— Begin —

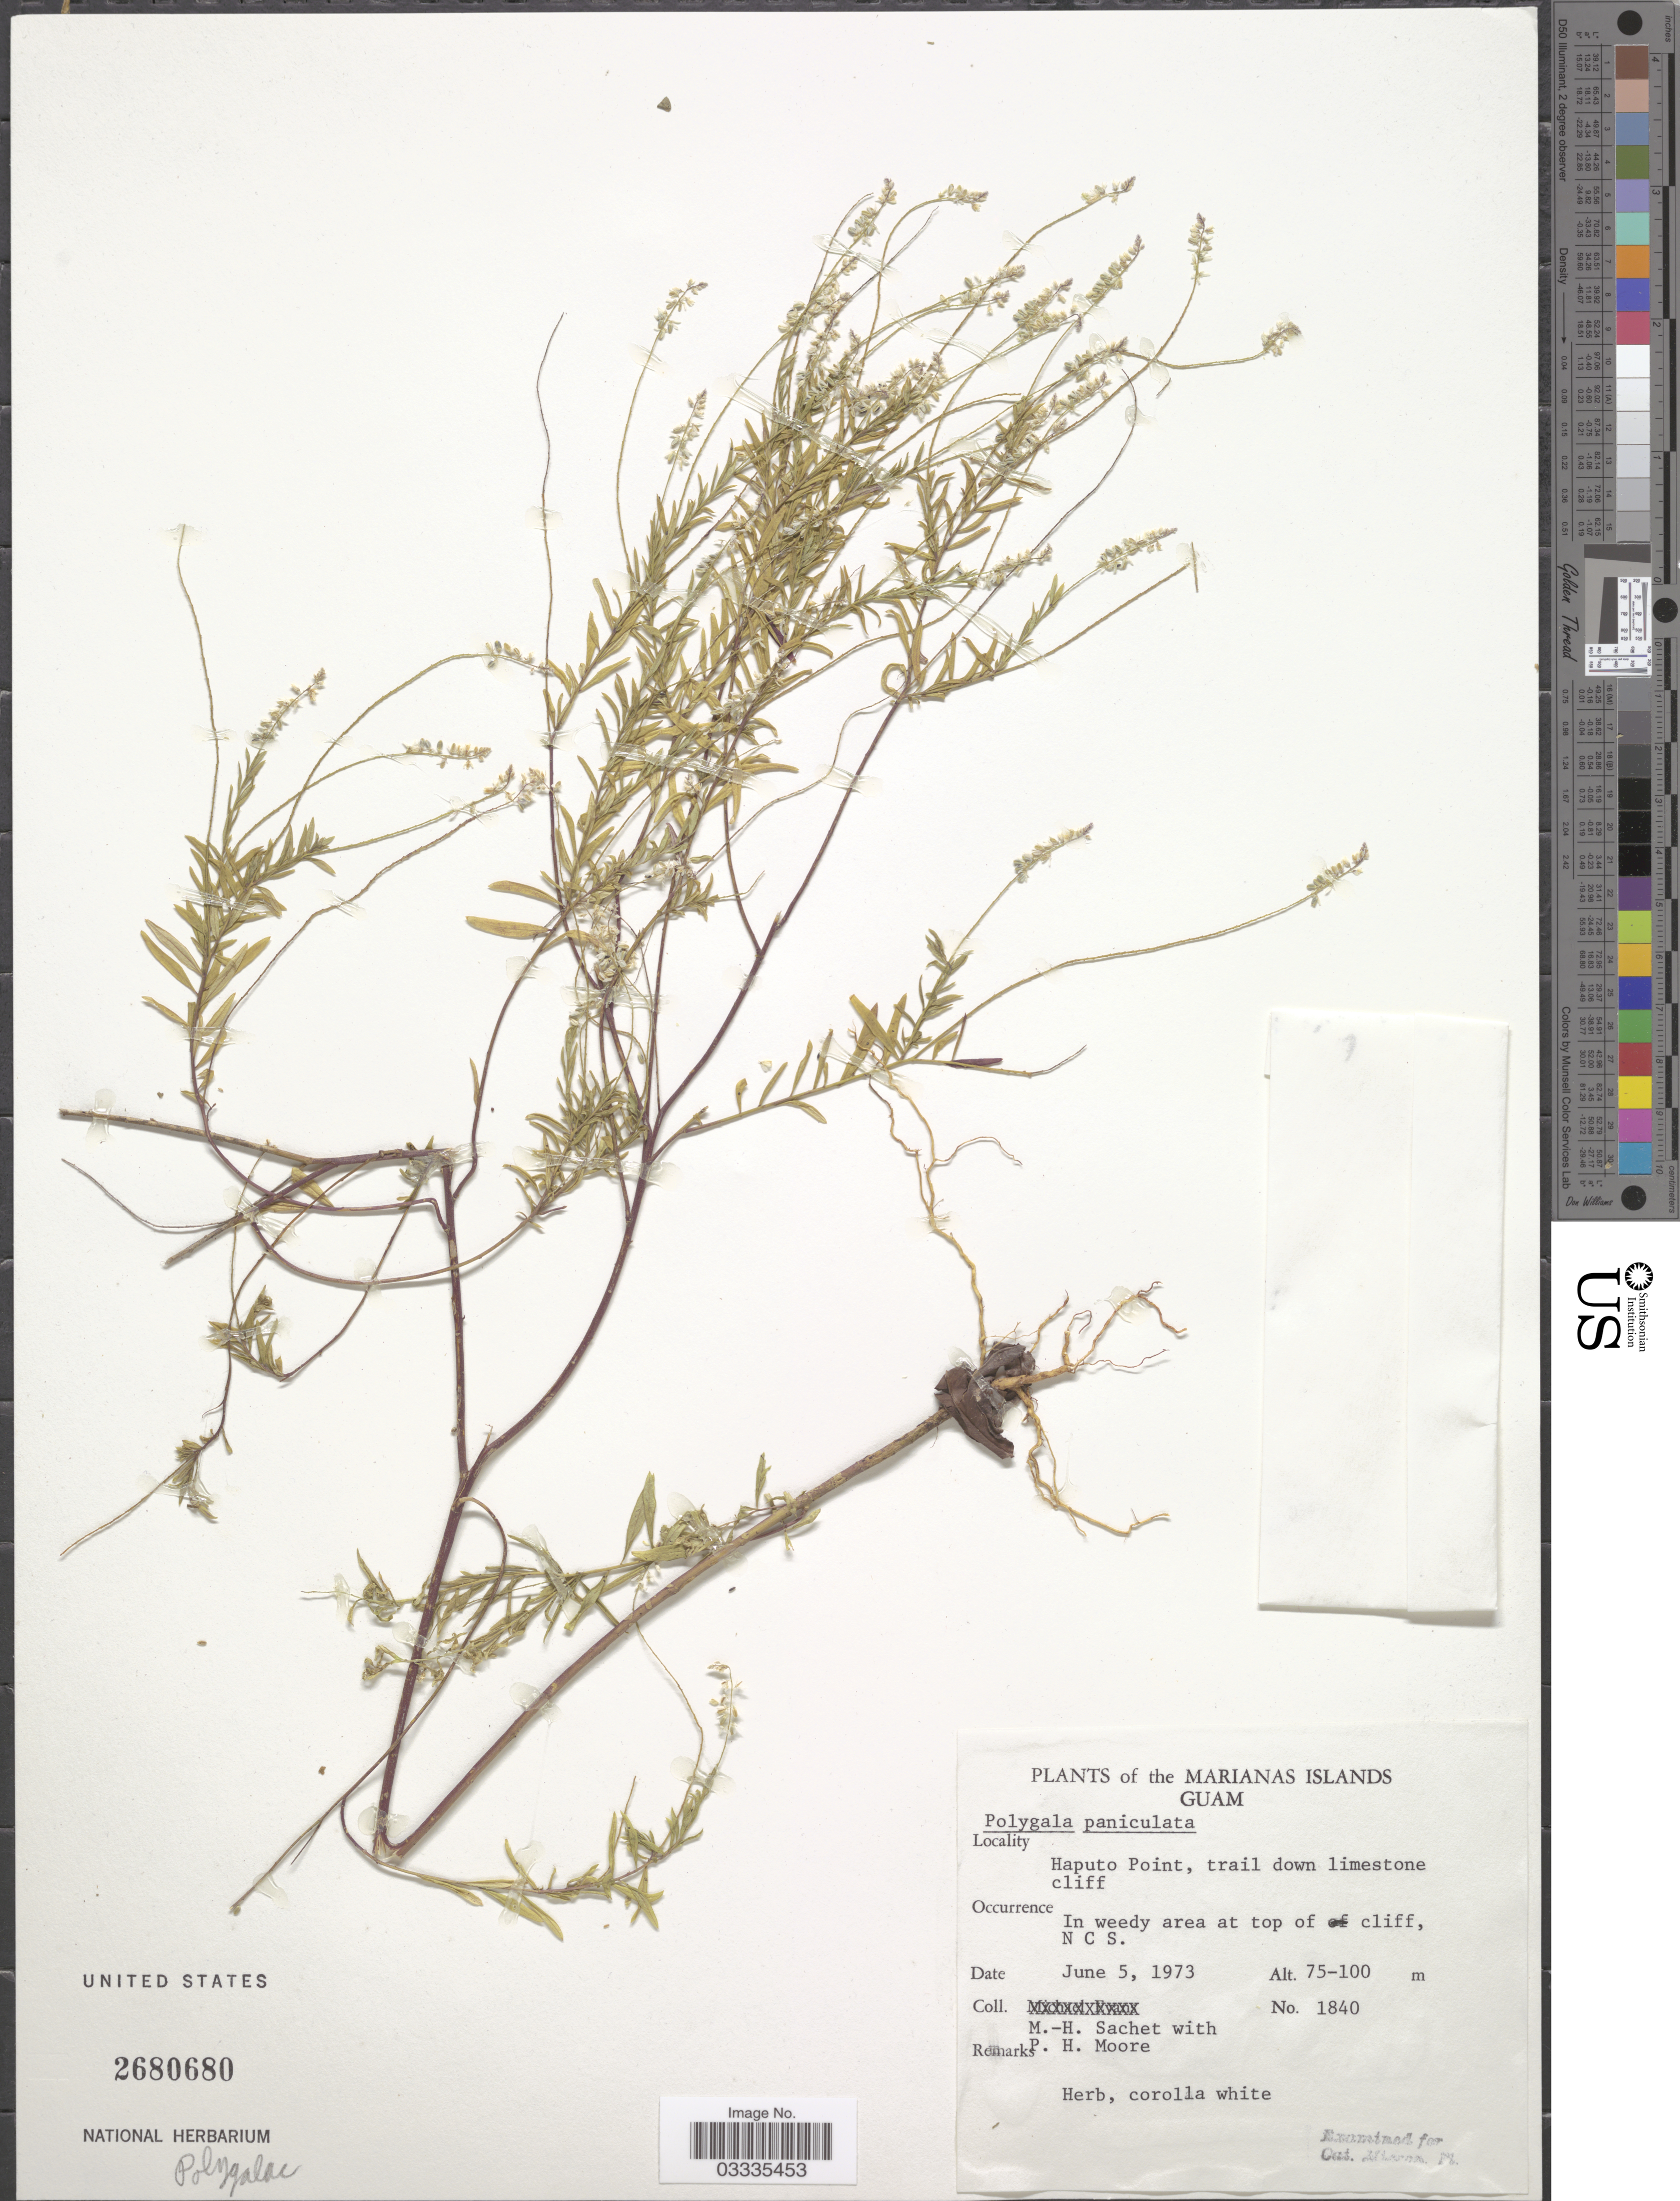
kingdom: Plantae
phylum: Tracheophyta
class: Magnoliopsida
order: Fabales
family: Polygalaceae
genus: Polygala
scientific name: Polygala paniculata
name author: L.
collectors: M.-H. Sachet & P. H. Moore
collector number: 1840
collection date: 1973-06-05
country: Guam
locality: The Marianas Islands. Haputo Point, trail down limestone cliff.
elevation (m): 75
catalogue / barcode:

— End —

Starting at the line that contains "collection date: 1973-06-05" and ending at the last line of the listing, arrange those lines as a JSON list of strings with one string per line, leaving out any blank lines.

◆ **Task answer**
[
  "collection date: 1973-06-05",
  "country: Guam",
  "locality: The Marianas Islands. Haputo Point, trail down limestone cliff.",
  "elevation (m): 75",
  "catalogue / barcode:"
]